The tagset for the shared task has 12 tags:
- NEP (Person): 'Orhan Pamuk' or 'Mark Twain' or 'Mohandas Karamchand Gandhi' or simply 'Gandhi'
- NED (Designation): 'Chairman' (as in 'Chairman Mao') or just 'The Chair' or 'President' (as in 'President Bush') or 'Baadshaah' (as in 'Baadshaah Akbar')
- NEO (Organization): 'State Government' or 'Microsoft' or 'Al Qaida' or 'The Ministry of Love'
- NEA (Abbreviation): 'IBM' (or I.B.M.) or 'CRF' or 'APJ' or 'KKK' or 'VHP'
- NEB (Brand): 'Fanta' or 'Windows' or 'Linux' or 'Thumbs Up' or 'HP Laserjet 5M'
- NETP (Title-Person): 'Mr.' or 'Shri' or 'Mahatma' or 'Chakravarti' (as in 'Chakravarti Rajagopalachari')
- NETO (Title-Object): 'The Seven Year Itch' or 'American Beauty' or '1984' (as in '1984 by George Orwell') or 'One Hundred Years of Solitude'
- NEL (Location): 'Delhi' or 'New Delhi' or 'Uttar Bhaarat'
- NETI (Time): '10th July', '1968', '5 pm', 'Chaitra ke teesare din'
- NEN (Number): 'Fifty five', '3.14', 'one lakh'
- NEM (Measure): 'five kilos', 'three days', 'seven years'
- NETE (Terms): 'Horticulture', 'Conditional Random Fields', 'Sociolinguistics', 'The Butterfly Effect'
The tagset being used for this shared task consists of more tags than the four tags for the CONLL 2003 shared task on Named Entity Recognition (NER). The reason we opted for these tags was that we needed a slightly finer tagset for machine translation (MT). The initial aim was to improve the performance of the MT system.

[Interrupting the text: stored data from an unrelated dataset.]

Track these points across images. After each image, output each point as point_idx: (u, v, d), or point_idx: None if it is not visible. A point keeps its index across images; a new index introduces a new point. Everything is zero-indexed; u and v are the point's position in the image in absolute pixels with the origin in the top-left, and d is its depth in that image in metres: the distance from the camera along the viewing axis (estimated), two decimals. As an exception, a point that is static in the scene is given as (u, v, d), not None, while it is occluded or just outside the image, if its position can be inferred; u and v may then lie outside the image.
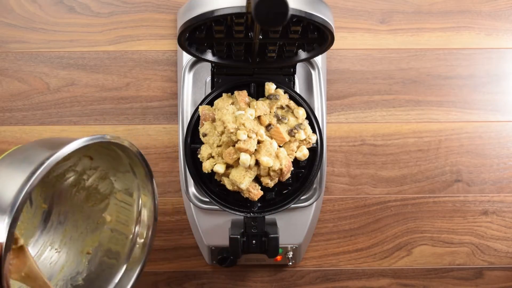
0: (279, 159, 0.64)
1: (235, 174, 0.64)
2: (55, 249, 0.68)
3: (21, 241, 0.50)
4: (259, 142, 0.64)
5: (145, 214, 0.64)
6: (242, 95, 0.67)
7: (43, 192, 0.69)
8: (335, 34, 0.56)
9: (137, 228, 0.65)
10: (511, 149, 0.83)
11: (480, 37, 0.83)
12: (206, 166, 0.66)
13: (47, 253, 0.68)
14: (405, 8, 0.83)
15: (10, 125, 0.81)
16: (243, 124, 0.63)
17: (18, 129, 0.81)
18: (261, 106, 0.66)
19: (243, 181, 0.64)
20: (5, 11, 0.81)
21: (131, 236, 0.65)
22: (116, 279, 0.63)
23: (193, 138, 0.69)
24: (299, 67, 0.74)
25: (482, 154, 0.83)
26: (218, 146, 0.65)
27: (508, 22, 0.83)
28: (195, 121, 0.69)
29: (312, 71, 0.76)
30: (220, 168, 0.64)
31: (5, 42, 0.81)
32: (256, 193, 0.65)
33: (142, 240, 0.64)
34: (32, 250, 0.68)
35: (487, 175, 0.83)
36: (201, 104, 0.69)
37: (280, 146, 0.66)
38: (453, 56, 0.83)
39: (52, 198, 0.69)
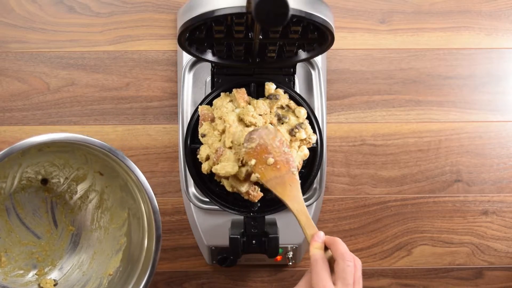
0: None
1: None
2: (83, 271, 0.68)
3: None
4: None
5: (151, 226, 0.63)
6: (240, 93, 0.67)
7: (69, 215, 0.70)
8: (335, 34, 0.56)
9: (145, 243, 0.64)
10: (511, 149, 0.83)
11: (480, 37, 0.83)
12: (205, 168, 0.66)
13: (75, 275, 0.68)
14: (405, 8, 0.83)
15: (10, 125, 0.81)
16: (250, 116, 0.63)
17: (18, 129, 0.81)
18: (261, 105, 0.66)
19: (243, 184, 0.64)
20: (5, 11, 0.81)
21: (143, 254, 0.64)
22: None
23: (193, 138, 0.69)
24: (299, 67, 0.74)
25: (482, 154, 0.83)
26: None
27: (508, 22, 0.83)
28: (195, 121, 0.69)
29: (312, 71, 0.76)
30: (230, 169, 0.63)
31: (5, 42, 0.81)
32: (256, 194, 0.65)
33: (148, 255, 0.64)
34: (59, 272, 0.68)
35: (487, 175, 0.83)
36: (201, 104, 0.69)
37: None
38: (453, 56, 0.83)
39: (80, 221, 0.70)
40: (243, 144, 0.60)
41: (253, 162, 0.59)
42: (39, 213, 0.69)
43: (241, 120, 0.65)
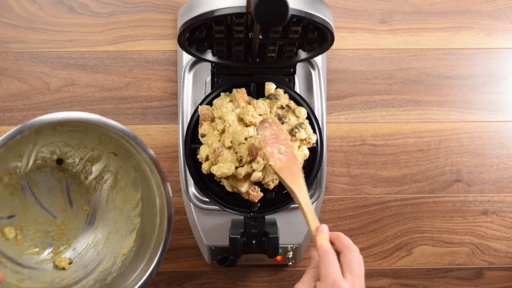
0: None
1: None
2: (97, 251, 0.69)
3: None
4: None
5: (163, 206, 0.64)
6: (240, 93, 0.67)
7: (84, 195, 0.70)
8: (335, 34, 0.56)
9: (157, 223, 0.64)
10: (511, 149, 0.83)
11: (480, 37, 0.83)
12: (205, 168, 0.66)
13: (89, 254, 0.69)
14: (405, 8, 0.83)
15: (10, 125, 0.81)
16: (250, 115, 0.63)
17: (18, 129, 0.81)
18: (261, 105, 0.66)
19: (243, 184, 0.64)
20: (5, 11, 0.81)
21: (155, 234, 0.64)
22: (133, 276, 0.63)
23: (193, 138, 0.69)
24: (299, 67, 0.74)
25: (482, 154, 0.83)
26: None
27: (508, 22, 0.83)
28: (195, 121, 0.69)
29: (312, 71, 0.76)
30: (226, 170, 0.64)
31: (5, 42, 0.81)
32: (256, 195, 0.65)
33: (160, 235, 0.64)
34: (74, 251, 0.69)
35: (487, 175, 0.83)
36: (201, 104, 0.69)
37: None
38: (453, 56, 0.83)
39: (95, 201, 0.70)
40: (256, 130, 0.61)
41: (269, 149, 0.58)
42: (55, 193, 0.69)
43: (241, 120, 0.65)
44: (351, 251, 0.51)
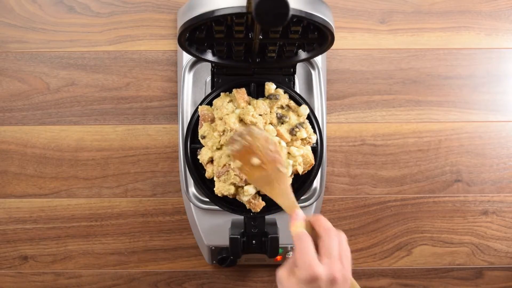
0: (293, 157, 0.65)
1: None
2: None
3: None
4: None
5: None
6: (240, 93, 0.67)
7: None
8: (335, 34, 0.56)
9: None
10: (511, 149, 0.83)
11: (480, 37, 0.83)
12: (209, 173, 0.66)
13: None
14: (405, 8, 0.83)
15: (10, 125, 0.81)
16: (250, 115, 0.63)
17: (18, 129, 0.81)
18: (261, 105, 0.66)
19: (244, 194, 0.64)
20: (5, 11, 0.81)
21: None
22: None
23: (193, 139, 0.69)
24: (299, 67, 0.74)
25: (482, 154, 0.83)
26: (218, 149, 0.65)
27: (508, 22, 0.83)
28: (195, 121, 0.69)
29: (312, 71, 0.76)
30: (225, 191, 0.64)
31: (5, 42, 0.81)
32: (257, 203, 0.65)
33: None
34: None
35: (487, 175, 0.83)
36: (201, 104, 0.69)
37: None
38: (453, 56, 0.83)
39: None
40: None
41: (238, 164, 0.59)
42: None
43: (241, 120, 0.65)
44: (328, 234, 0.49)
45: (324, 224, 0.51)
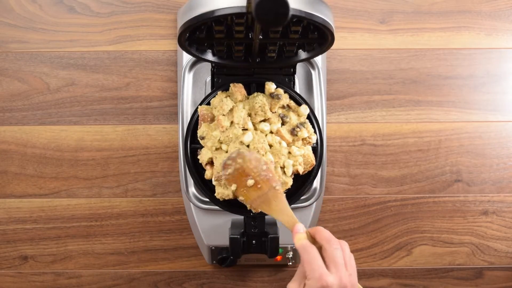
0: (293, 157, 0.65)
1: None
2: None
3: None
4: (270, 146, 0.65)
5: None
6: (238, 87, 0.67)
7: None
8: (335, 34, 0.56)
9: None
10: (511, 149, 0.83)
11: (480, 37, 0.83)
12: (208, 175, 0.66)
13: None
14: (405, 8, 0.83)
15: (10, 125, 0.81)
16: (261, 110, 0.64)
17: (18, 129, 0.81)
18: (260, 100, 0.66)
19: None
20: (5, 11, 0.81)
21: None
22: None
23: (193, 138, 0.69)
24: (299, 67, 0.74)
25: (482, 154, 0.83)
26: (217, 149, 0.65)
27: (508, 22, 0.83)
28: (195, 121, 0.69)
29: (312, 71, 0.76)
30: (225, 195, 0.64)
31: (5, 42, 0.81)
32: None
33: None
34: None
35: (487, 175, 0.83)
36: (201, 104, 0.69)
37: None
38: (453, 56, 0.83)
39: None
40: (220, 173, 0.62)
41: (233, 187, 0.60)
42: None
43: (249, 115, 0.65)
44: (330, 244, 0.50)
45: (325, 234, 0.52)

As annotation progressed, we realized that there were some problems we had not anticipated. Some classes were hard to distinguish in some contexts, making the task hard for annotators and bringing in inconsistencies. For example, it was not always clear whether something should be marked as Number or as Measure. Similarly for Time and Measure. Another difficult class was that of (technical) terms. Is 'agriculture' a term or not? If no (as most people would say), is 'horticulture' a term or not? In fact, Term was the most difficult class to mark.
An option that we explored was to merge the above mentioned confusable classes and ignore the Term class. But we already had a relatively large corpus marked up with these classes. If we merged some classes and ignored the Term class (which had a very large coverage and is definitely going to be useful for MT), we would be throwing away a lot of information. And we also had some corpus annotated by others which was based on a different tagset. So some problems were inevitable. Finally, we decided to keep the original tagset, with one modification: the Title tag. The initial tagset had only eleven tags. There was one major problem with this tagset. There was one Title tag but it had two different meanings: 'Mr.' is a Title, but 'The Seven Year Itch' is also a Title. This tag clearly needed to be split into two: Title-Person and Title-Object
We should mention here that we considered using another tagset developed at AUKBC, Chennai. This was based on ENAMEX, TIMEX and NUMEX. The total number of tags is more than a hundred. This tagset is meant specifically for MT and only for certain domains (health, tourism). Moreover, this is a tagset for entities in general, not just named entities. But the main reason we decided not to use this tagset was that the existing Hindi and Telugu corpora annotated at IIIT, Hyderabad was based on the tagset described above.